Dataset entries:
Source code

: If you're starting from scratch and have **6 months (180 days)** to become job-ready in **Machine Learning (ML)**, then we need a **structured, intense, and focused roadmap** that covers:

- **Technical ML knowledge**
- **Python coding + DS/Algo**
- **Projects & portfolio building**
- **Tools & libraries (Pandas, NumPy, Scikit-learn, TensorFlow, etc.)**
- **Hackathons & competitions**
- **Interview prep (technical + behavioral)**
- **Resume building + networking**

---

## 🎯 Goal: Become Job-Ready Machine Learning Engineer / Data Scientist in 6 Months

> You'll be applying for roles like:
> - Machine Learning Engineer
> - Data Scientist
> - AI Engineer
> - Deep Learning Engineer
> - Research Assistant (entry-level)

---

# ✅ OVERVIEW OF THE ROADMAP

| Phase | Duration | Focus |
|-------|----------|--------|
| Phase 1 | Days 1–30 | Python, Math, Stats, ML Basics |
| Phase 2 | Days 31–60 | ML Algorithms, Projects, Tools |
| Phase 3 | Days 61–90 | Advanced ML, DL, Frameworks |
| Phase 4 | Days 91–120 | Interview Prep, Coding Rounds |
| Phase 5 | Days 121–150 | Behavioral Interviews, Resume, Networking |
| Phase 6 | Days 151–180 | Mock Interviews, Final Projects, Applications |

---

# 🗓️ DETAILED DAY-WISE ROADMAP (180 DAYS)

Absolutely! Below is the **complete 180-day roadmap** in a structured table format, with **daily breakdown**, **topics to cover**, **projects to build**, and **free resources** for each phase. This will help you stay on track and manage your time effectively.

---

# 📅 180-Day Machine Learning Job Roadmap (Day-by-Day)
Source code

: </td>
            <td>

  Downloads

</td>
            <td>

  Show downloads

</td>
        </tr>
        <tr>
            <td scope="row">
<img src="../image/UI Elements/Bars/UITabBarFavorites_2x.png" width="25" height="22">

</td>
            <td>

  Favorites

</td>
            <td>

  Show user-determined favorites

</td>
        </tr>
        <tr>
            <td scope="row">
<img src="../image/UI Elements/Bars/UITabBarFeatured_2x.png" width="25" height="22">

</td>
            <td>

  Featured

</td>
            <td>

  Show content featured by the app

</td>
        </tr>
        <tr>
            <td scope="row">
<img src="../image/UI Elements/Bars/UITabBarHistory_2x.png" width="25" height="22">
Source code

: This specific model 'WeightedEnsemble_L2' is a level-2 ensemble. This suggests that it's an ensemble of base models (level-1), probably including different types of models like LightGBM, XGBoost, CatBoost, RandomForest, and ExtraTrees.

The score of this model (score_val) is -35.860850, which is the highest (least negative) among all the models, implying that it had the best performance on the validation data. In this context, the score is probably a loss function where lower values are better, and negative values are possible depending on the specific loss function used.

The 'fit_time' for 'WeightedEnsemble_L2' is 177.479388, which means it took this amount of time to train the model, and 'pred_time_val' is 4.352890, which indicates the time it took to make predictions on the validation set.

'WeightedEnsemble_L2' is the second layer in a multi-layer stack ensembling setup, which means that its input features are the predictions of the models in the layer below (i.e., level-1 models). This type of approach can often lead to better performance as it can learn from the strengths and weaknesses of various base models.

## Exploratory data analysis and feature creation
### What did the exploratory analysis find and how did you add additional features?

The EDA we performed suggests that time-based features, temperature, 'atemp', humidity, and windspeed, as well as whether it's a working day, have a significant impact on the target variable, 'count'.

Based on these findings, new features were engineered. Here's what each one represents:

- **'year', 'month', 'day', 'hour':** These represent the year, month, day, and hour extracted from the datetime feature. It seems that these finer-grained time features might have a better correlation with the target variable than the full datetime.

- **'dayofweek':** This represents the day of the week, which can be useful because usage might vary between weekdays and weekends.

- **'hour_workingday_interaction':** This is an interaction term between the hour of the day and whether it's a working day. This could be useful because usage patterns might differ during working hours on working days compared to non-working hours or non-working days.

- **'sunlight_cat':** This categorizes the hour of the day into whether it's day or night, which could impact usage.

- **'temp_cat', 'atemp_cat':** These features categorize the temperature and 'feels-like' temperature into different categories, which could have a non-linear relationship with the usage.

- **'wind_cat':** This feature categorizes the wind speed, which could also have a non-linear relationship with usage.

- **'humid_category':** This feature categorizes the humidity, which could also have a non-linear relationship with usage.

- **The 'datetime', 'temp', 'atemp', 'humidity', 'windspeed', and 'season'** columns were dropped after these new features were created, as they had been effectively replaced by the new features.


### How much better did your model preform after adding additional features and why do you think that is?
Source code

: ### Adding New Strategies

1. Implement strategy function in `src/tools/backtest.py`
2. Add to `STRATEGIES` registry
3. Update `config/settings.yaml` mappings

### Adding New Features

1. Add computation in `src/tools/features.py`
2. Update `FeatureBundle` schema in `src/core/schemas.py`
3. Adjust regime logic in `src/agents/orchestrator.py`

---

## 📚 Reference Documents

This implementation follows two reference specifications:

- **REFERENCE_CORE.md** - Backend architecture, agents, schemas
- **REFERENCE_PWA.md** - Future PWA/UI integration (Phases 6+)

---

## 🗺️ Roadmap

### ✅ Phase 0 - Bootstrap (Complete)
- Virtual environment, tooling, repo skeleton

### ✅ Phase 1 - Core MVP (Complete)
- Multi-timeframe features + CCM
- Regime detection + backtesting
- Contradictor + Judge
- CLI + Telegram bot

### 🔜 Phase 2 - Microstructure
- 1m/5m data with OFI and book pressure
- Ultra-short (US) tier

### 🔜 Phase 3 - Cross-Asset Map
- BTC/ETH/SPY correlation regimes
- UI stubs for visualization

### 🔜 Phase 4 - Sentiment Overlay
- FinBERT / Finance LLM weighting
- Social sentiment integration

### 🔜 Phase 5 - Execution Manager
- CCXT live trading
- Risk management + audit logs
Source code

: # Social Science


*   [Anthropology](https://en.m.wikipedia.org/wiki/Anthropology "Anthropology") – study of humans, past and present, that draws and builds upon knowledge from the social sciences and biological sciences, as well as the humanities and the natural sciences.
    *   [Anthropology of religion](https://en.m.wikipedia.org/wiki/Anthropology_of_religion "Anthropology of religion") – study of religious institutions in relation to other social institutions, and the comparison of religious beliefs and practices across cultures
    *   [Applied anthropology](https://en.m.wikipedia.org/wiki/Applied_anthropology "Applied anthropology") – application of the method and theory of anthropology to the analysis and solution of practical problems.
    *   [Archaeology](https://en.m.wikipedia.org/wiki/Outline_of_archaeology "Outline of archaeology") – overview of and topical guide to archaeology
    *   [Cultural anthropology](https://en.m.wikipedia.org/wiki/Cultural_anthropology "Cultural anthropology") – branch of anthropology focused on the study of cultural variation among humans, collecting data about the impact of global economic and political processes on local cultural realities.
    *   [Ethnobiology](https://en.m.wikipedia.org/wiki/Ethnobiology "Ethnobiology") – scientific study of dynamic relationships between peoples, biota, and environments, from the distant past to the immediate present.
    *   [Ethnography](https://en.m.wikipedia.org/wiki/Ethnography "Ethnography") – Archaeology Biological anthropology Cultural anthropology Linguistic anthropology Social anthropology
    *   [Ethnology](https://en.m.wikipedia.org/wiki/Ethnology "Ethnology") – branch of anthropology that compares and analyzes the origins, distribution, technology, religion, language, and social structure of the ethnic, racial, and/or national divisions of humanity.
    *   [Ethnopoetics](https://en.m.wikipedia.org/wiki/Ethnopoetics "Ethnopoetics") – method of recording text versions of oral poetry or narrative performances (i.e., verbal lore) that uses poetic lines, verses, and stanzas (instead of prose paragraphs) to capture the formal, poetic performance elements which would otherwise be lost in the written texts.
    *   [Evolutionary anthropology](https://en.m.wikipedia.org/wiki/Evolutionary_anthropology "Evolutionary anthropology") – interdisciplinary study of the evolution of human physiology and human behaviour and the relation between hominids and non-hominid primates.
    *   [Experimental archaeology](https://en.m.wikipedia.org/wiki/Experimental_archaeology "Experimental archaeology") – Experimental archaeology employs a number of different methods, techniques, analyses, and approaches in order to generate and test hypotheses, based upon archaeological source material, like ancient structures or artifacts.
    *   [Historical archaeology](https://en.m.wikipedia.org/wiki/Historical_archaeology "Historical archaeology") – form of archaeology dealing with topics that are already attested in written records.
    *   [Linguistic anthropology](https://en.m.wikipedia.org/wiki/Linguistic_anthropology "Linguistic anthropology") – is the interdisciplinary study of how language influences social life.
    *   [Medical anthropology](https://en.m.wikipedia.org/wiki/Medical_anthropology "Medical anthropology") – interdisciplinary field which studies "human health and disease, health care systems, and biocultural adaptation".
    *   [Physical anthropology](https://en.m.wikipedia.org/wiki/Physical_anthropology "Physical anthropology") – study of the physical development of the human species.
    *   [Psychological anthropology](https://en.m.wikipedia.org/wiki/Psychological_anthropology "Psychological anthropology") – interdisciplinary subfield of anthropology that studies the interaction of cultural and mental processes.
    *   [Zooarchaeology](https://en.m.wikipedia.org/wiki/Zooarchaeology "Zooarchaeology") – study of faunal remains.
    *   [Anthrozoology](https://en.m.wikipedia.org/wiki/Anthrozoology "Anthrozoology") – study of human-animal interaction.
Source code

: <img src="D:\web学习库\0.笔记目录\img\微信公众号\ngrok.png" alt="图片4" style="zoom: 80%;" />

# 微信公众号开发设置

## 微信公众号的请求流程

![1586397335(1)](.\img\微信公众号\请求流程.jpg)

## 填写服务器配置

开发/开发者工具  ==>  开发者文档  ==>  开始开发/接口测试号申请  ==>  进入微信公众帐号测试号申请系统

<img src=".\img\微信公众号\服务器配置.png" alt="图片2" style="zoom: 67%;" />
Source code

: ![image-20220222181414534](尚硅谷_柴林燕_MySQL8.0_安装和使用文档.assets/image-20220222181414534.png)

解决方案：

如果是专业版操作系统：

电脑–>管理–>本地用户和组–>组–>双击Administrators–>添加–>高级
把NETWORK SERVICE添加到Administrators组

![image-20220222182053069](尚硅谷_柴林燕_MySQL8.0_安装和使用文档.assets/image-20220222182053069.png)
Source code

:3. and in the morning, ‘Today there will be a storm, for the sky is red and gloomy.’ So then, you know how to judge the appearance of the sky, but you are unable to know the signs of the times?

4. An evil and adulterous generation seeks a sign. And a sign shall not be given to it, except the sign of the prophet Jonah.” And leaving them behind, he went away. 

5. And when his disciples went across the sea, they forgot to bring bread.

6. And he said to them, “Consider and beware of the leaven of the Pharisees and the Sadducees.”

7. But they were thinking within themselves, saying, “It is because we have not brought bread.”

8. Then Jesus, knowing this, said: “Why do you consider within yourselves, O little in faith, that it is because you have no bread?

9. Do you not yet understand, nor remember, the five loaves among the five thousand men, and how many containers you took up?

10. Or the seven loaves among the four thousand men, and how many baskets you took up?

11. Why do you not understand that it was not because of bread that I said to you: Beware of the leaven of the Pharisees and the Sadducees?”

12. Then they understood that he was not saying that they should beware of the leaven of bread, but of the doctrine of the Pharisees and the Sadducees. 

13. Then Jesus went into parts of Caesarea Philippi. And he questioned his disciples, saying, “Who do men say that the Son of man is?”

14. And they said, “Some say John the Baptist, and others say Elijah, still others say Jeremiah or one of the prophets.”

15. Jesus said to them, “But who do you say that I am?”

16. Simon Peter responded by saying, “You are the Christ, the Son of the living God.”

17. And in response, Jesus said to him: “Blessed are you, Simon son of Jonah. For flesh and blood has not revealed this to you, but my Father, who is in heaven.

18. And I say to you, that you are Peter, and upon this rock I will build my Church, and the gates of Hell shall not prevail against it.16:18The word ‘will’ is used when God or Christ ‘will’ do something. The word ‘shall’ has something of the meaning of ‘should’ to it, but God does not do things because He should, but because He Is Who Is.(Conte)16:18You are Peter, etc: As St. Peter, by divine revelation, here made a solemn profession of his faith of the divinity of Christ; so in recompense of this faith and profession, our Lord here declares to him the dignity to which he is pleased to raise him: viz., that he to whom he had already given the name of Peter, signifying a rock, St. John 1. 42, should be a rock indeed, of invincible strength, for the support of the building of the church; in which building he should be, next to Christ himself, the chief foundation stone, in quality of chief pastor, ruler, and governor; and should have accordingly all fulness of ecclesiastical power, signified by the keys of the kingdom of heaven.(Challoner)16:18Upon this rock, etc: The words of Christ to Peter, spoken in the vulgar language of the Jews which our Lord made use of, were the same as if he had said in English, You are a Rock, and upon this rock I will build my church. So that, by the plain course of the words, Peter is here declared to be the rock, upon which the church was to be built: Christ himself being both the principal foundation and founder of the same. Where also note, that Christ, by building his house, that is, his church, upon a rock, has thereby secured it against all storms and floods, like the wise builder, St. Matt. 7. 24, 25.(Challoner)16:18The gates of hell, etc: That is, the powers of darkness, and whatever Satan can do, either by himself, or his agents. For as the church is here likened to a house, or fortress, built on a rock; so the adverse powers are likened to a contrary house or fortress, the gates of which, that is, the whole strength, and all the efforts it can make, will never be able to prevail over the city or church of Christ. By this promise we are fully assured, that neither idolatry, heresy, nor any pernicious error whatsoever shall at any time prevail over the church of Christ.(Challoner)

*Task statement*. Look through the entries above and quote exactly the lines from the line with "- **'hour_workingday_interaction':** This" to the line with "- **REFERENCE_CORE.md** - Backend", counting both of those lines.

*Response to the exercise*.
- **'hour_workingday_interaction':** This is an interaction term between the hour of the day and whether it's a working day. This could be useful because usage patterns might differ during working hours on working days compared to non-working hours or non-working days.

- **'sunlight_cat':** This categorizes the hour of the day into whether it's day or night, which could impact usage.

- **'temp_cat', 'atemp_cat':** These features categorize the temperature and 'feels-like' temperature into different categories, which could have a non-linear relationship with the usage.

- **'wind_cat':** This feature categorizes the wind speed, which could also have a non-linear relationship with usage.

- **'humid_category':** This feature categorizes the humidity, which could also have a non-linear relationship with usage.

- **The 'datetime', 'temp', 'atemp', 'humidity', 'windspeed', and 'season'** columns were dropped after these new features were created, as they had been effectively replaced by the new features.


### How much better did your model preform after adding additional features and why do you think that is?
Source code

: ### Adding New Strategies

1. Implement strategy function in `src/tools/backtest.py`
2. Add to `STRATEGIES` registry
3. Update `config/settings.yaml` mappings

### Adding New Features

1. Add computation in `src/tools/features.py`
2. Update `FeatureBundle` schema in `src/core/schemas.py`
3. Adjust regime logic in `src/agents/orchestrator.py`

---

## 📚 Reference Documents

This implementation follows two reference specifications:

- **REFERENCE_CORE.md** - Backend architecture, agents, schemas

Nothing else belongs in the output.